Research Scientist in Generative AI (publishing as Eric Michael Smith)
AI is analyzing your overall score…
Identifying your key strengths…
Evaluating your skill match against the job requirements…
Assessing your cultural and operational fit
Google Scholar: https://scholar.google.com/citations?user=uOK8DfQAAAAJ Semantic Scholar: https://www.semanticscholar.org/author/Eric-Michael-Smith/51324296 GitHub: http://github.com/EricMichaelSmith/
Princeton University
Doctor of Philosophy (Ph.D.), Physics
January 1, 2010 – January 1, 2015
Columbia University
Bachelor of Arts (B.A.), Physics
January 1, 2006 – January 1, 2010
Meta
Research Scientist, Generative AI
April 1, 2023 – Present
Meta
Research Engineer at FAIR
March 1, 2018 – April 1, 2023
Blue Apron
Software Engineer in Machine Learning (originally Data Scientist)
September 1, 2015 – February 1, 2018
New York, New York
Insight Data Science
Fellow
June 1, 2015 – August 1, 2015
New York, New York
Princeton University, Department of Physics
Graduate Research Assistant
July 1, 2010 – May 1, 2015
Princeton, New Jersey
Columbia University, Department of Physics
Undergraduate Research Assistant
October 1, 2008 – May 1, 2010
New York, New York
Cornell University, Cornell Center for Materials Research
Undergraduate Research Assistant
June 1, 2008 – August 1, 2008
Ithaca, New York
ericmsmith.net
June 1, 2014 – Present
- Loaded 28 demographic features across 11 datasets into a MySQL database and used forward-selection multiple linear regression along with NumPy, pandas, and matplotlib to show that 3 features alone explain over one-half of the county-level variation (R^2 = 0.54) in vote share for Obama vs. Romney in the 2012 presidential election (code on GitHub) - With NumPy, matplotlib, and pandas for Python, used open data to demonstrate a small but significant correlation (Pearson's r = +0.14) between increased unemployment rate and increased vote share for Obama between the most recent presidential elections
National Day of Civic Hacking
May 1, 2014 – Present
Created prototype code for the NYC Office of Financial Empowerment to join financial counselors' input client data to an existing SQL database
Neural Networks for Machine Learning
Coursera Course Certificates
June 24, 2026 – Present
Cultural Fit Analysis
The candidate's background in academic research and large tech companies like Meta indicates a fit for environments that value innovation, deep technical problem-solving, and structured development. Their personal projects, while demonstrating initiative, are primarily focused on data analysis rather than collaborative software development, which might require adaptation to a more team-oriented ML engineering culture. The target role of ML Engineer aligns well with their professional experience in ML and AI.

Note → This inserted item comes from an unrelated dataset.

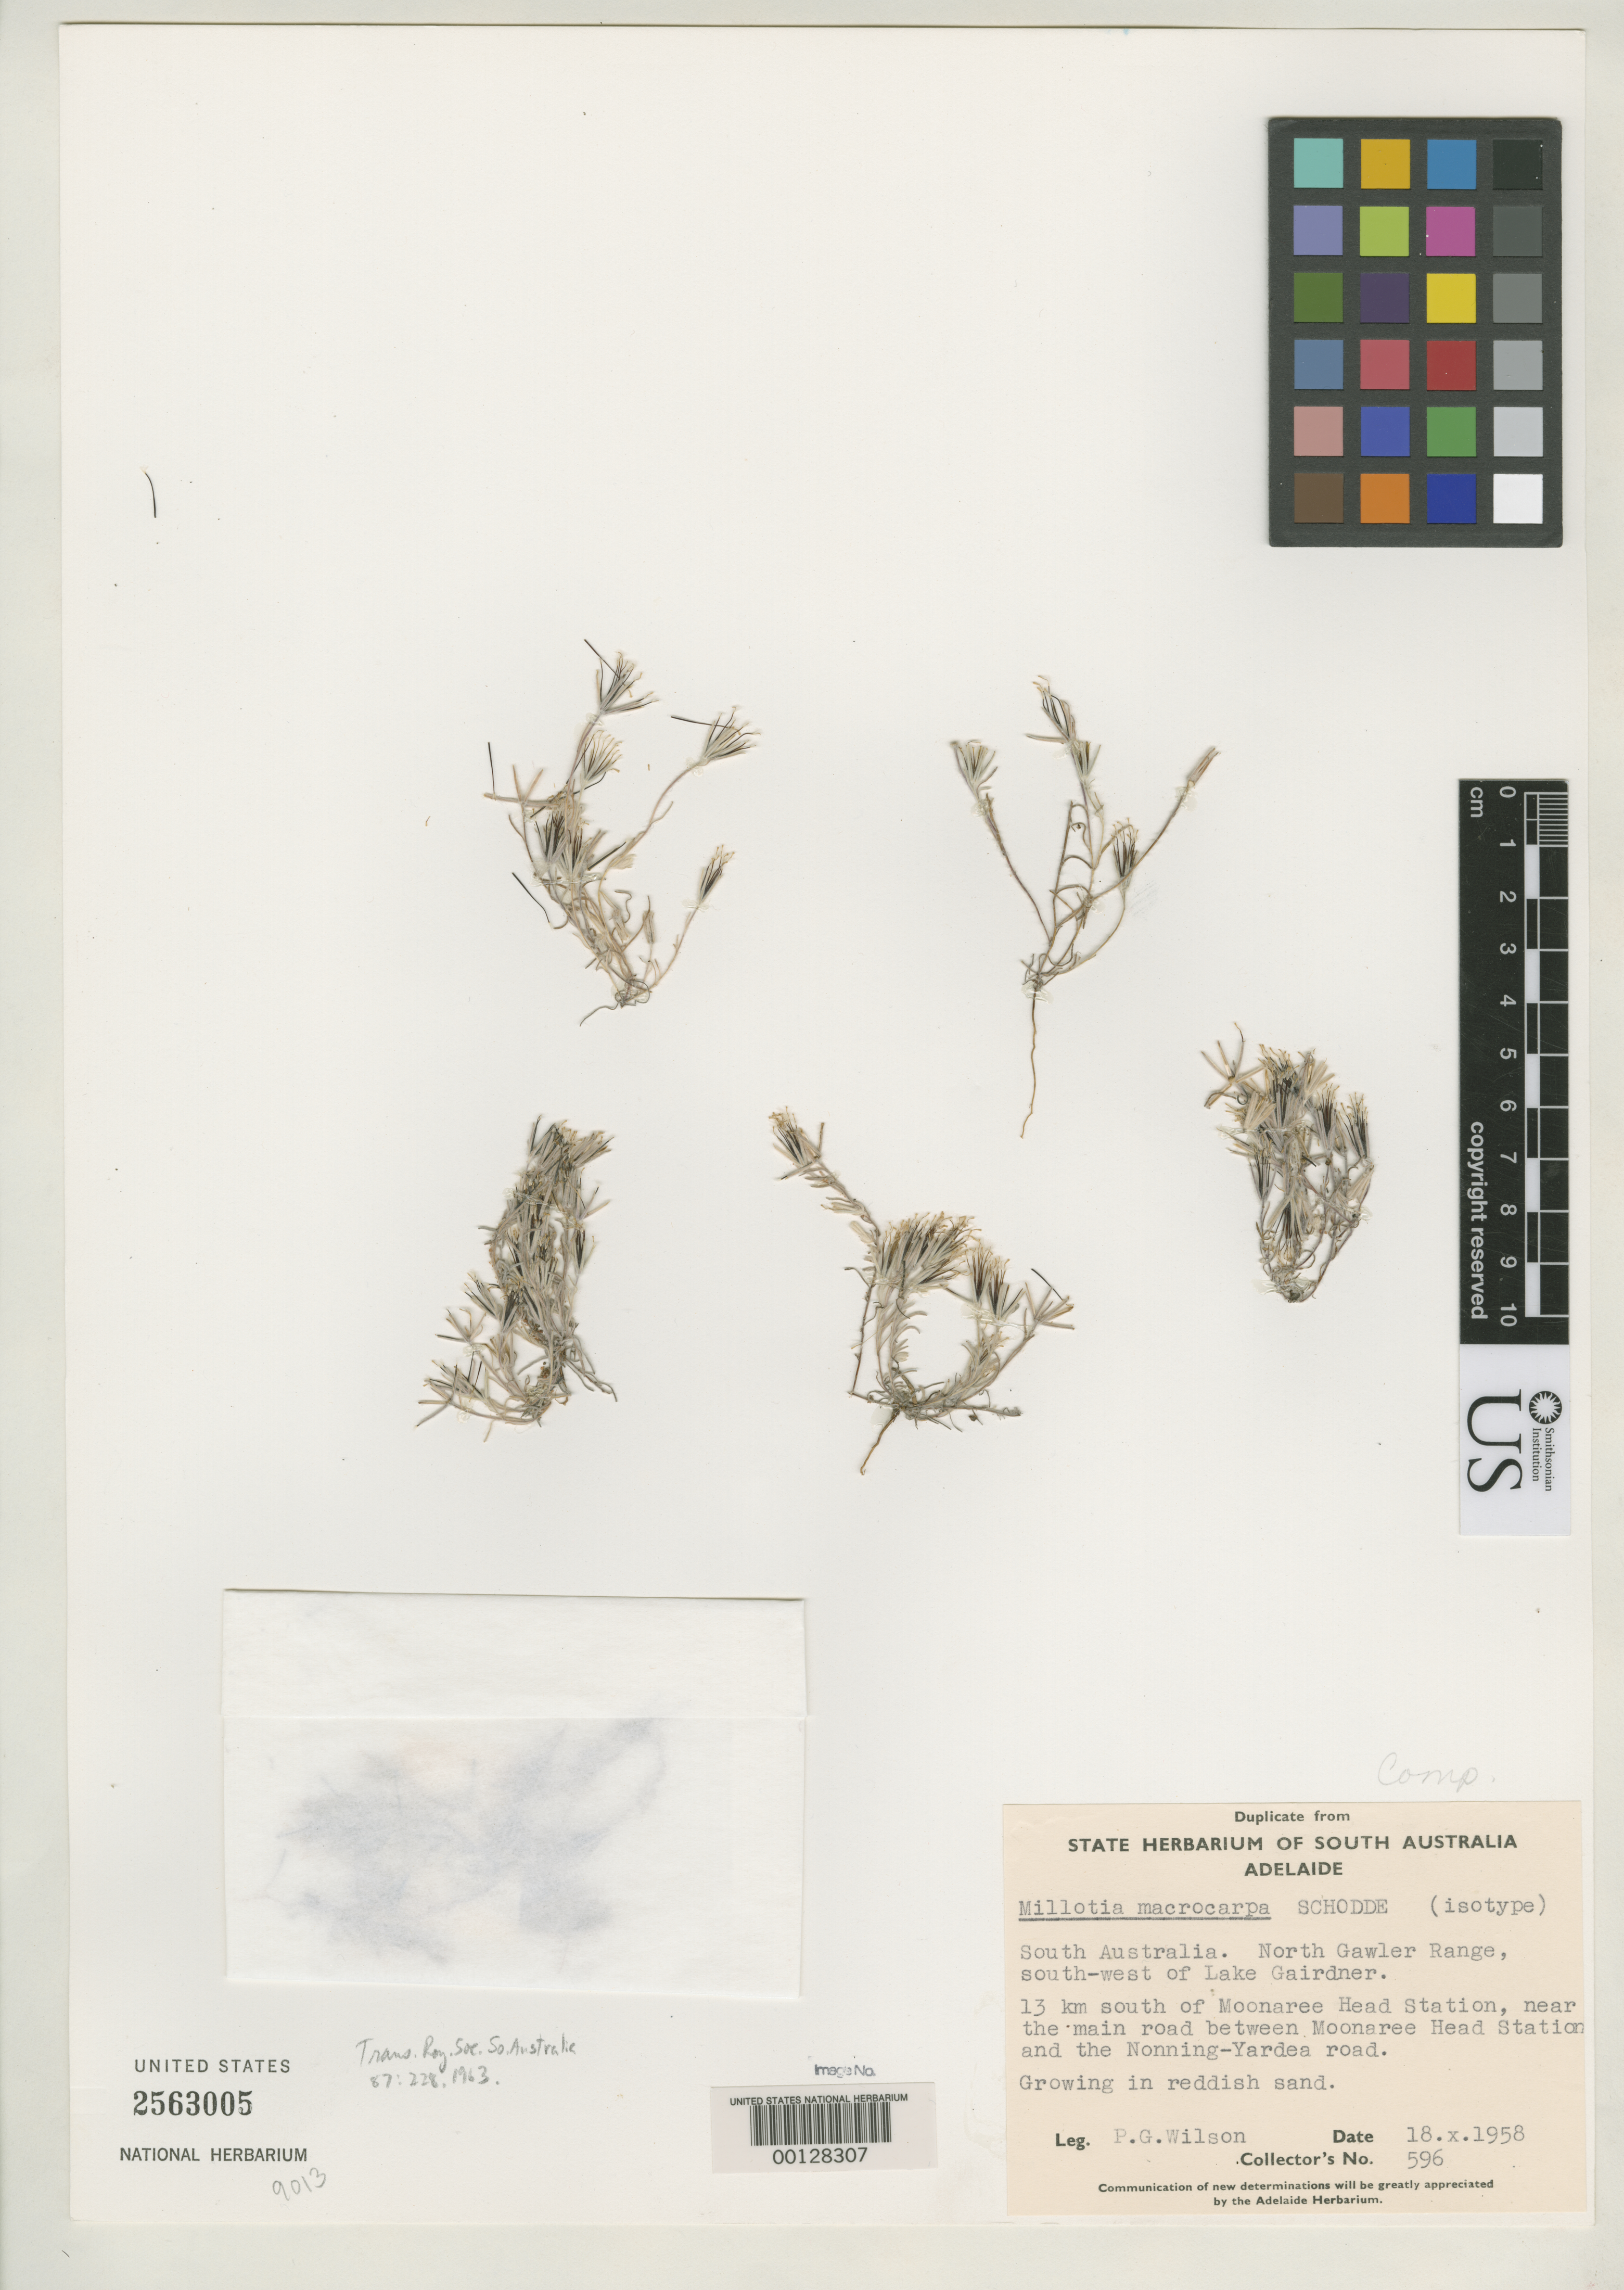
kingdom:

Soft Skills & Operational Fit
The candidate's experience as a Research Scientist and Engineer at Meta, along with their role as a Graduate Research Assistant at Princeton, suggests strong analytical, problem-solving, and research skills. Their involvement in spearheading GitHub adoption and explaining complex concepts indicates leadership and communication abilities. The project descriptions imply a methodical approach to data analysis and model development.